*** Begin section ***
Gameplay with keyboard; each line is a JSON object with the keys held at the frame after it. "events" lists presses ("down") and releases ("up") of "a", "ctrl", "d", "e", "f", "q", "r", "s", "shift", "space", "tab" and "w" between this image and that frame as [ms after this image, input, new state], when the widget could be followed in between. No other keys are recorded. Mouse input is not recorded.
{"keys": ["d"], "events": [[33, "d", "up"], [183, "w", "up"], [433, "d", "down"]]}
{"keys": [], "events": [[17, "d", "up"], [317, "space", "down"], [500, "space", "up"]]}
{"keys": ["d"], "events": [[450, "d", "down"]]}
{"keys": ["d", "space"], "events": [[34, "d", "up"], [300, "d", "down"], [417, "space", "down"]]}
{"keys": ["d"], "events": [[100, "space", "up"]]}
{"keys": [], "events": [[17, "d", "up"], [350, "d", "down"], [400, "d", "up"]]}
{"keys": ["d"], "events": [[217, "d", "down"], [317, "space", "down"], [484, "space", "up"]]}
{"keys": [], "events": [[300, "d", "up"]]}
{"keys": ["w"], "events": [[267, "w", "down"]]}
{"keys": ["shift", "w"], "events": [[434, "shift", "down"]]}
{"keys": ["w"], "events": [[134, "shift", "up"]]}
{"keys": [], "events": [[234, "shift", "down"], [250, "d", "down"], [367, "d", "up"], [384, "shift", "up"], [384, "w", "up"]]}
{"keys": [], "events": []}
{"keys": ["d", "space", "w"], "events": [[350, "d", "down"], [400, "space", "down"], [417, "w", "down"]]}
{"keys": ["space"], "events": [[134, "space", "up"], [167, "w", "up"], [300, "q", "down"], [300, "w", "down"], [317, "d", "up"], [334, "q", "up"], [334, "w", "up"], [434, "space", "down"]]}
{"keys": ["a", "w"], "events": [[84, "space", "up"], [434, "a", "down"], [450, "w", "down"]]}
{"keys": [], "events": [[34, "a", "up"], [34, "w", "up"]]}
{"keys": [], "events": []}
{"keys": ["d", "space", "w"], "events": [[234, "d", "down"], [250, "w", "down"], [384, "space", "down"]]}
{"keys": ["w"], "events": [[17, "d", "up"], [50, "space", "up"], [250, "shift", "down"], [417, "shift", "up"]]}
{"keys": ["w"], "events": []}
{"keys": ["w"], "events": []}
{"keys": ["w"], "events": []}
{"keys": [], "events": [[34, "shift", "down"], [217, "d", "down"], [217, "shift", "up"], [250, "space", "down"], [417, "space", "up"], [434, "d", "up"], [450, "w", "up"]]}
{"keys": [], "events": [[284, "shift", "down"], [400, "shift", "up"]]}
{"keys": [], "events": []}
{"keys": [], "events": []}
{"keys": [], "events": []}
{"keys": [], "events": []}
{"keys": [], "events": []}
*** End section ***
- Problem requirements -
Copy every line of the records above that contains "space".

- Written answer -
Gameplay with keyboard; each line is a JSON object with the keys held at the frame after it. "events" lists presses ("down") and releases ("up") of "a", "ctrl", "d", "e", "f", "q", "r", "s", "shift", "space", "tab" and "w" between this image and that frame as [ms after this image, input, new state], when the widget could be followed in between. No other keys are recorded. Mouse input is not recorded.
{"keys": [], "events": [[17, "d", "up"], [317, "space", "down"], [500, "space", "up"]]}
{"keys": ["d", "space"], "events": [[34, "d", "up"], [300, "d", "down"], [417, "space", "down"]]}
{"keys": ["d"], "events": [[100, "space", "up"]]}
{"keys": ["d"], "events": [[217, "d", "down"], [317, "space", "down"], [484, "space", "up"]]}
{"keys": ["d", "space", "w"], "events": [[350, "d", "down"], [400, "space", "down"], [417, "w", "down"]]}
{"keys": ["space"], "events": [[134, "space", "up"], [167, "w", "up"], [300, "q", "down"], [300, "w", "down"], [317, "d", "up"], [334, "q", "up"], [334, "w", "up"], [434, "space", "down"]]}
{"keys": ["a", "w"], "events": [[84, "space", "up"], [434, "a", "down"], [450, "w", "down"]]}
{"keys": ["d", "space", "w"], "events": [[234, "d", "down"], [250, "w", "down"], [384, "space", "down"]]}
{"keys": ["w"], "events": [[17, "d", "up"], [50, "space", "up"], [250, "shift", "down"], [417, "shift", "up"]]}
{"keys": [], "events": [[34, "shift", "down"], [217, "d", "down"], [217, "shift", "up"], [250, "space", "down"], [417, "space", "up"], [434, "d", "up"], [450, "w", "up"]]}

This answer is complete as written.